Ziel des Workshops war es, die Schülerinnen und Schüler im Rahmen des „Global Enterprise Project“ auf die Teilnahme an einem internationalen Wettbewerb vorzubereiten. Dieser führt die Jugendlichen über München (der bundesweiten Endausscheidung) bis nach Paris (dem internationalen Finale). Hinter der Initiative, an der europaweit rund 40.000 Schülerinnen und Schüler von 15 bis 18 Jahren teilnehmen, stehen übrigens verschiedene nationale und europäische Institutionen, wie das „European schoolnet“ und das Institut der deutschen Wirtschaft. Die Initiative wird von Global Playern wie Deutsche Telekom AG, Siemens, Vodafone oder Philips gesponsert. Im Rahmen des Projekts eignen sich die Jugendlichen unternehmerische Kompetenzen an wie Lösungsorientierung, Teamwork, kreatives Denken und kulturelles Verständnis. Ferner bekommen sie unter Anleitung von einschlägigem Fachpersonal über ein „Learning by doing“ Kompetenzen vermittelt, die sie in das konkrete Arbeitsleben multinationaler Unternehmen einführen.

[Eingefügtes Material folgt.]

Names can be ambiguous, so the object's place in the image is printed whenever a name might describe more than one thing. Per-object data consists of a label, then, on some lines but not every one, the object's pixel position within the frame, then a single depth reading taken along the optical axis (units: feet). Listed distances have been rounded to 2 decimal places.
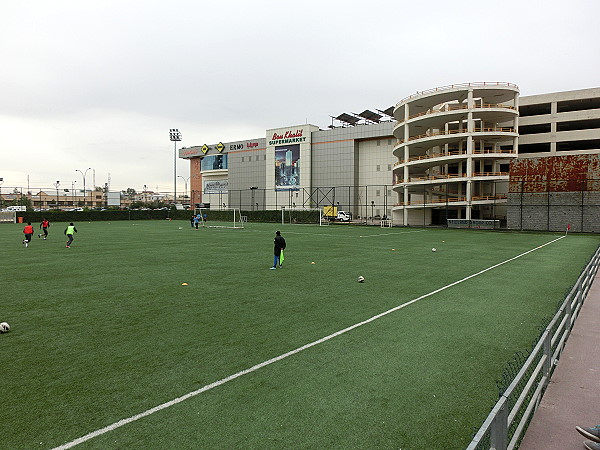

Der von Marcus Flory geleitete und vom Englisch- und Sowilehrer Uwe Spannhake unterstützte Workshop diente dazu, die Schülerinnen und Schüler auf den bundesweiten Wettbewerb in München am 07. Februar 2012 vorzubereiten und mittels einer Einführung in das Thema Globalisierung bis zu fünf geeignete Kandidaten zu herauszufinden, die die Elisabeth-Selbert- Gesamtschule in München vertreten sollen. Ein glücklicher Umstand für die Bonner Schülerinnen und Schüler ist dabei, dass die Bundesstadt eine einmalige Anhäufung interessanter, global agierender Unternehmen als potenzielle Arbeitgeber bietet – logische Konsequenz der früheren Rolle Bonns als Hauptstadt bzw. Regierungssitz der Bundesrepublik. Sie alle engagieren sich zunehmend an den Schulen vor Ort, sehen es jedoch gerne, dass die Jugendlichen auch von sich aus Engagement und Initiative zeigen. Dabei haben die Zwölftklässler den einen oder anderen Stolperstein zu überwinden.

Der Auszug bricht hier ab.